3 Successful Forex Trading Strategies | ThinkMarkets
Three successful strategies
Now you have identified a time frame, the desired position size on a single trade, and the approximate number of trades you want to open over a certain period of time. Below, we share three popular Forex trading strategies that have proven to be effective.
scalping forex is a popular trading strategy that focuses on smaller market moves. This strategy consists of opening a large number of trades with the aim of generating small profits for each one.
As a result, scalpers strive to generate larger profits by generating a large number of smaller wins. This approach is completely opposite to holding a position for hours, days or even weeks.
Scalping is very popular in Forex due to its liquidity and volatility. Investors look for markets where the price action is constantly moving to capitalize on fluctuations in small increments.
This type of trader tends to focus on profits which are around 5 pips per trade. However, they expect a large number of trades to be successful because the profits are constant, stable and easy to make.
An obvious downside to scalping is that you can’t afford to stay in the trade for too long. Moreover, scalping requires a lot of time and attention, as you have to constantly analyze the charts to find new trading opportunities.
Now let’s show how scalping works in practice. Below you see the EUR/USD 15 minute chart. Our scalping trading strategy is based on the idea that we seek to sell any price action attempt to break above the 200 period moving average (MA).
In about 3 hours, we generated four trading opportunities. Each time, the price action moved slightly above the 200-period moving average before turning lower. A stop loss is located 5 pips above the moving average, while price action has never exceeded the MA by more than 3.5 pips.
The take profit is also 5 pips, as we focus on making a large number of successful trades with smaller profits. Therefore, in total 20 pips were collected with a scalping trading strategy.
Trades of the day
Trades of the day refers to the process of exchanging currencies in a trading day. Although applicable in all markets, the day trading strategy is mainly used in Forex. This trading approach advises you to open and close all trades in a single day.
No position should stay open overnight to minimize risk. Unlike scalpers, who seek to stay in the markets for a few minutes, day traders generally remain active throughout the day, monitoring and managing open trades. Day traders mainly use the 30 minute and 1 hour timeframes to generate trading ideas.
Many day traders tend to base their trading strategies on the news. Scheduled events, for example economic statistics, interest rates, GDPs, elections, etc., tend to have a strong impact on the market.
In addition to the limit set on each position, day traders tend to set a daily risk limit. A common decision among traders is to set a daily risk limit of 3%. This will protect your account and your capital.
In the chart above, we see the GBP/USD pair moving on an hourly chart.
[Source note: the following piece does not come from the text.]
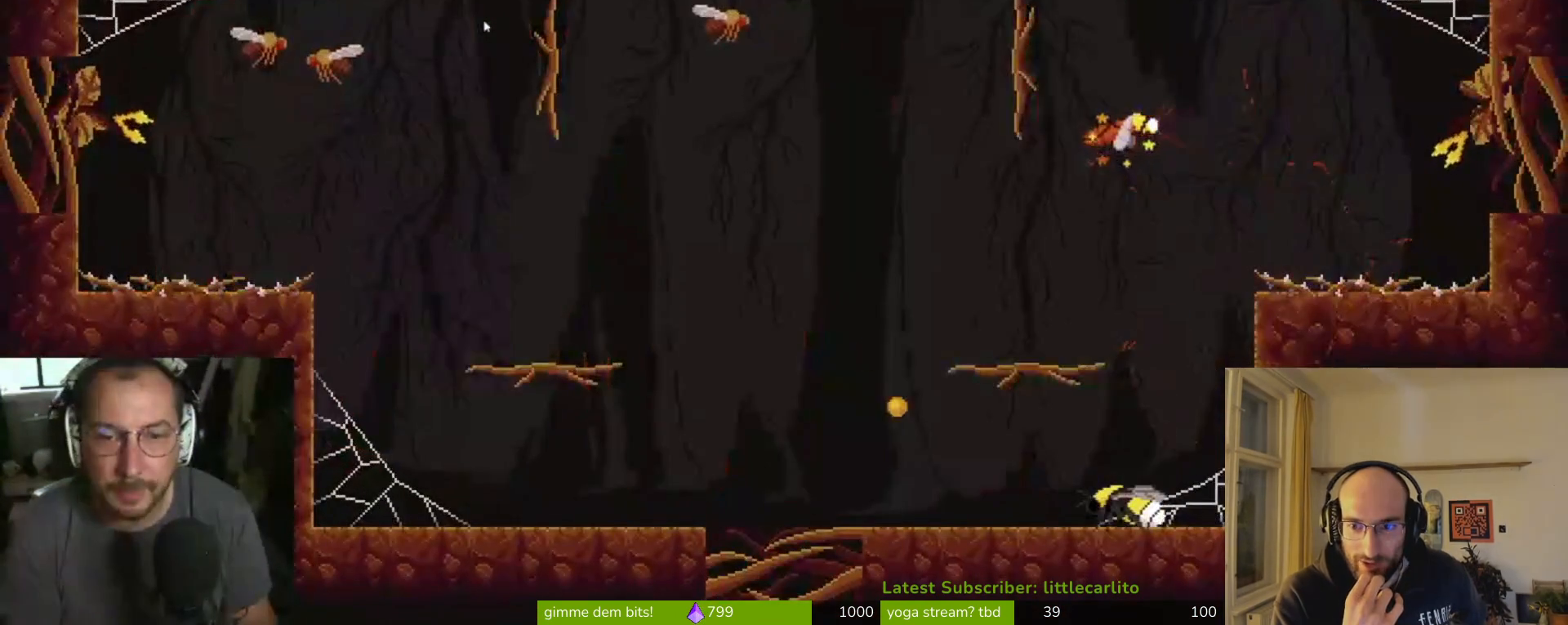
{"buttons": [], "left_stick": "left", "right_stick": "center", "events": []}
This trading strategy is based on finding horizontal support and resistance lines on a chart. In this particular case, we are focusing on resistance as the price rises.
The price movement marks the horizontal resistance and immediately turns down. Our stop loss is located above the previous high to allow for a slight breach of the resistance line. Thus, a stop loss order is placed 25 pips above the entry point.
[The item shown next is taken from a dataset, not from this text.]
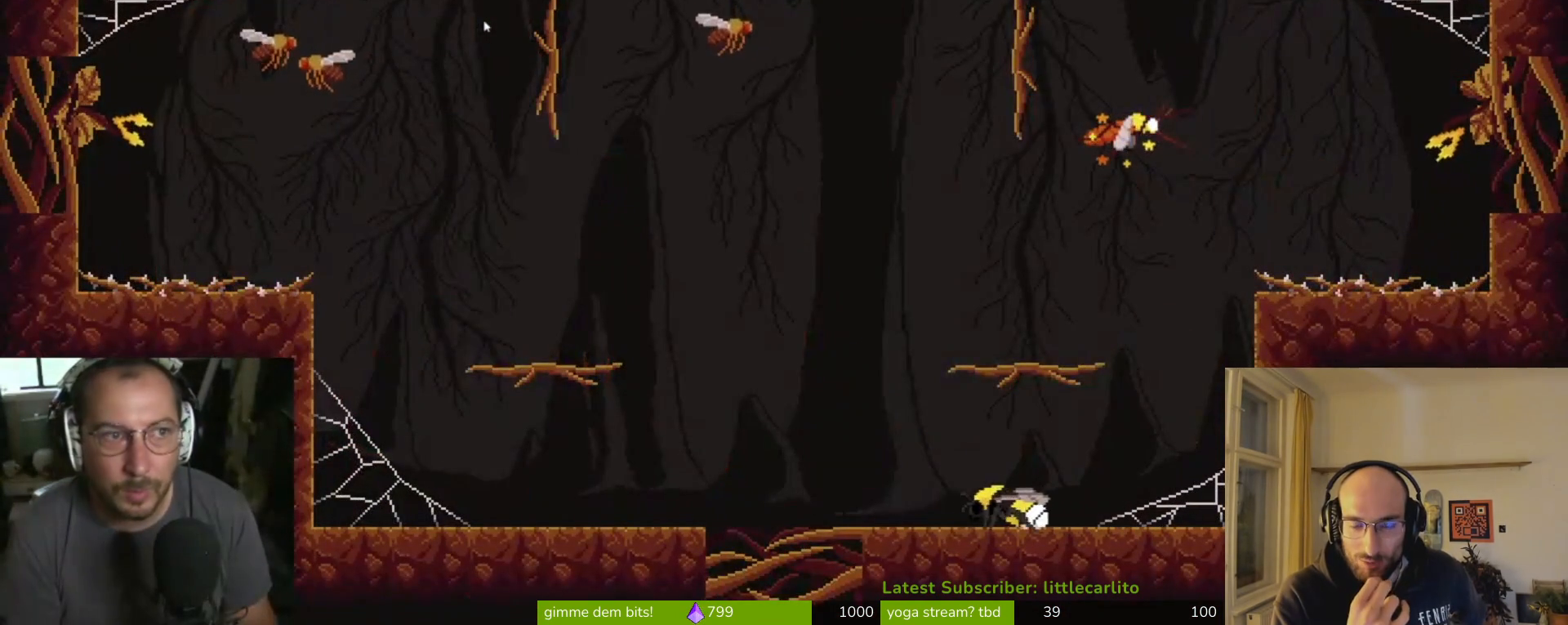
{"buttons": ["CROSS"], "left_stick": "center", "right_stick": "center", "events": [[300, "CROSS", "down"], [300, "left_stick", "center"]]}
On the downside, we use the horizontal support to place an order for profit. Ultimately, the price action turns lower to net us about 65 pips in profit.
Position negotiation is a long-term strategy. Unlike scalping and day trading, this trading strategy is primarily focused on fundamental factors.
Minor market fluctuations are not considered in this strategy as they do not affect the overall market picture.
Position traders are likely to monitor central bank monetary policies, political developments, and other fundamental factors to identify cyclical trends. Successful traders may only open a few trades throughout the year. However, profit targets in these trades are likely to be at least a few hundred pips per trade.
This trading strategy is only for more patient traders as their position can take weeks, months or even years to materialize. You can observe the dollar index (DXY) reversing its trend direction on a weekly chart below.
A reversal is the result of the huge monetary stimulus provided by the US Federal Reserve and the Trump administration to help the struggling economy. As a result, the amount of active dollars increases, which decreases the value of the dollar. Position traders will likely start selling the dollar on trillion dollar stimulus packages.
Their target may depend on various factors: long-term technical indicators and macroeconomic environment. Once they believe the current downtrend is coming to an end from a technical perspective, they will look to exit the trade. In this example, we see the DXY turn to multi-year highs to trade over 600 pips lower 4 months later (March – July).